Hepsinin ateşini hissediyordu. Görmezsem belki daha da rahat olurum, sinirlerim
toparlanır diye aklından geçirdiği olurdu bazen. Uykusuz geceler dayanılır gibi
olmuyordu çoğu zaman. Düşünmekten ağrılar giriyordu başına, sızabilirse yarım
saat bile olduğu yerde, neresi olursa olsun razıydı. Yatağa girmek azap olmuştu
bir süredir. Uyuyamamaktan korkar olmuştu adeta, o yüzden yatağa bile gitmek istemiyor,
uykusunun geldiğini hissettiği anda olduğu yere kıvrılıveriyordu anasını
kaybetmiş minik kuzular gibi. Bazen yarım saat bazen daha fazla sızıp
kalıyordu. Bir anda uyanıveriyordu gene anlamsız bir şekilde. Ne oldu gene
uyandın? Diye kızıyordu tepesinde Hz. Ali’nin kılıcı gibi dikilip duran pelte
kılıklıya. Beynindeydi sorun. Çok çalışıyordu beyni, dur durak yoktu ona. Söz
geçiremiyordu çoğu zaman.
Ağlamayın yavrucaklar deyip
sarılıvermek, bağrına basmak geçti içinden gözlerinin önündeki çocuklara,
bebeciklere. Bir çoktular, sıra sıra duruyorlardı gözlerinin önünde. Elini
uzatsa dokunabilecekti sanki. Capcanlıydılar işte önündelerdi hepsi de. Ne olup
bittiğini anlamaya çalışıyorlardı. Anaları, babaları, akrabaları bütün
tanıdıkları etrafındalardı, ağlıyorlardı, figan ediyordu yanı başında dedesi
ninesi, anası, ablası, abisi. O yalnızca bakınıyordu etrafına. Ağlama çocuk,
ağlama evladım, ağlama yavrucuğum, sakın sen ağlama. Olur mu? Gözlerinden birer damla daha süzülüvermişti,
ihtiyara sormadan inci tanesi göz yaşları, çocuğun başını okşarken.

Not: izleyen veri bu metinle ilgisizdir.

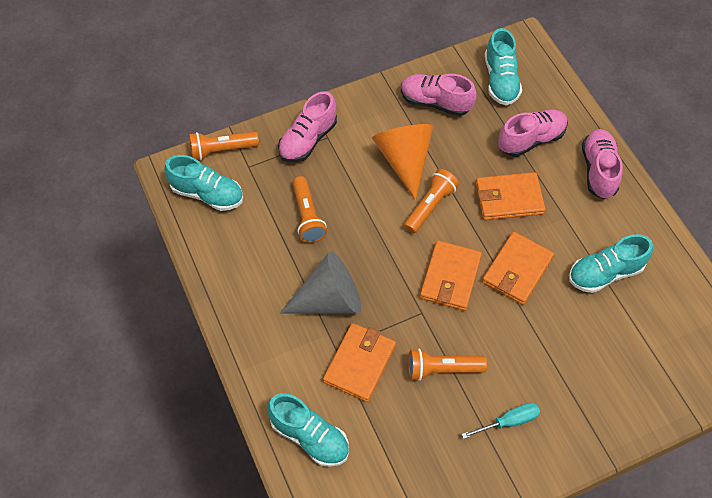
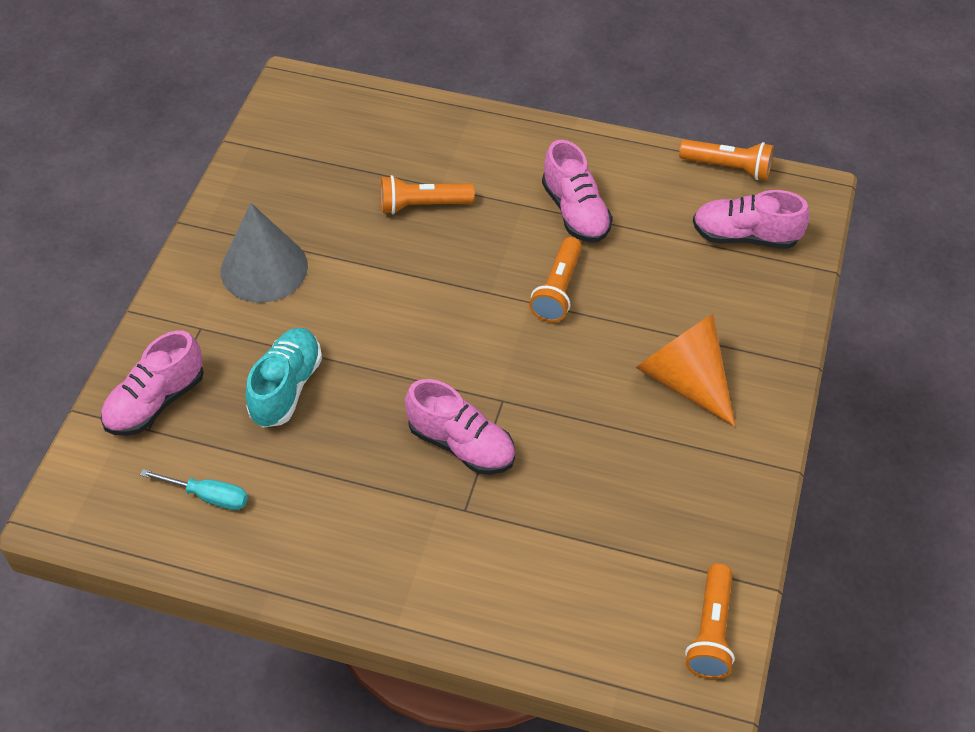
orange wallet: [323,323,396,402] [420,240,482,311] [476,172,545,220] [482,232,554,305] = 4 -> none = 0
turquoise shoe: [164,155,243,211] [267,393,349,467] [485,28,522,105] [569,234,653,293] = 4 -> [246,328,322,428] = 1

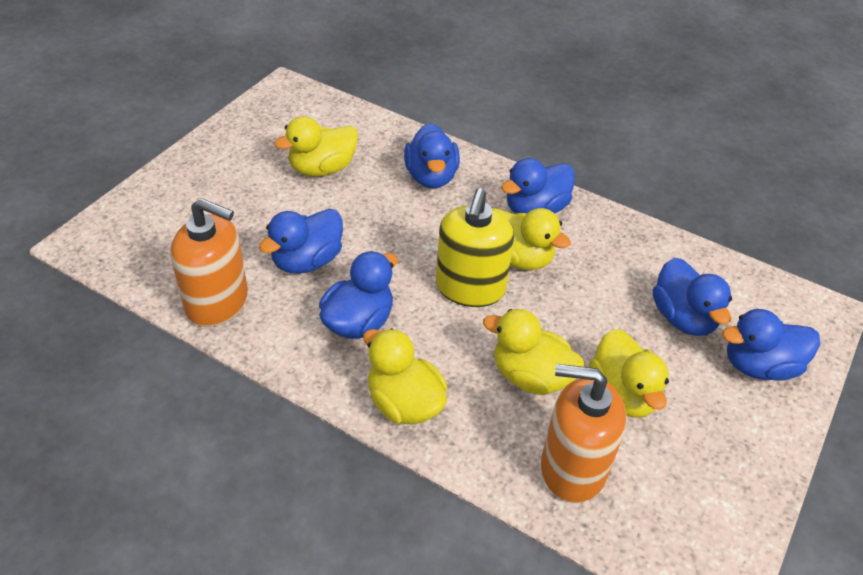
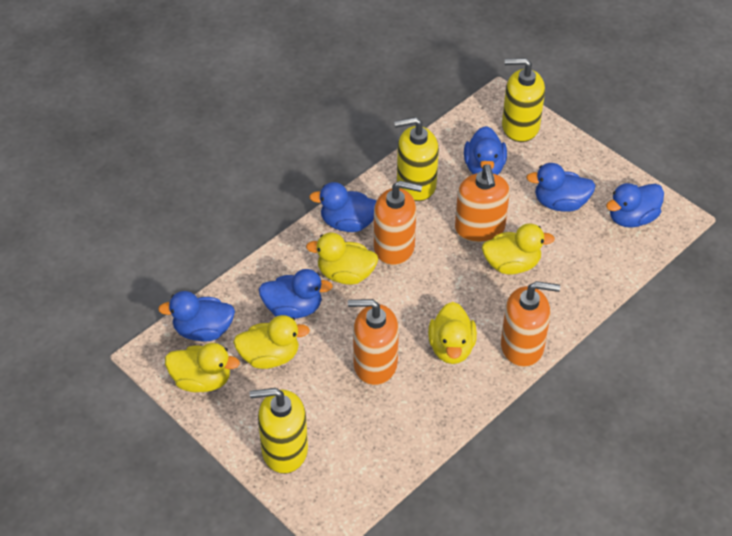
orange soap dispenser: [171,198,248,327] [541,364,626,503] = 2 -> [348,299,399,385] [374,181,422,265] [455,165,510,243] [501,281,560,367] = 4
yellow soap dispenser: [436,188,514,307] = 1 -> [250,388,308,474] [394,117,439,201] [502,58,545,142] = 3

Seslensem duyan yok, sussam gönlüm
razı değil miydi O güzel söz? Dedi kendi kendine tam hatırlayamadı bir an.
Artık ıssız vadide yankı yapmıyordu sesler. Güneş hissettirmiyordu kendini
yeterince. Uğultu vardı uçsuz bucaksız vadinin derinliklerinde. Sesler
birbirine karışıyor, ağıt mı yoksa kahkaha mı belli olmuyordu. Başını silkeledi
rüyasından uyanmak için, kâbustu gördükleri. Alnına gitti elleri gayriihtiyari.
Islaklık vardı elinde. Ter bastırmıştı birden. İçine sıkıntılar girmiş patlatacaklardı
onu. Ellerini ceplerine daldırdı birden ayağa kalkarak. Yoklanıyordu durmadan.
Ne yapıyorum ben? Dedi cebinden bozukluk çıkarırken. Uzattı garsona,
gülümsemesi yayılsın suratına istemişti ama yapamadı. Becerememişti
gülümsetmeyi pelte kılıklıya. Uğraşmaya niyetim yok bu gün seninle.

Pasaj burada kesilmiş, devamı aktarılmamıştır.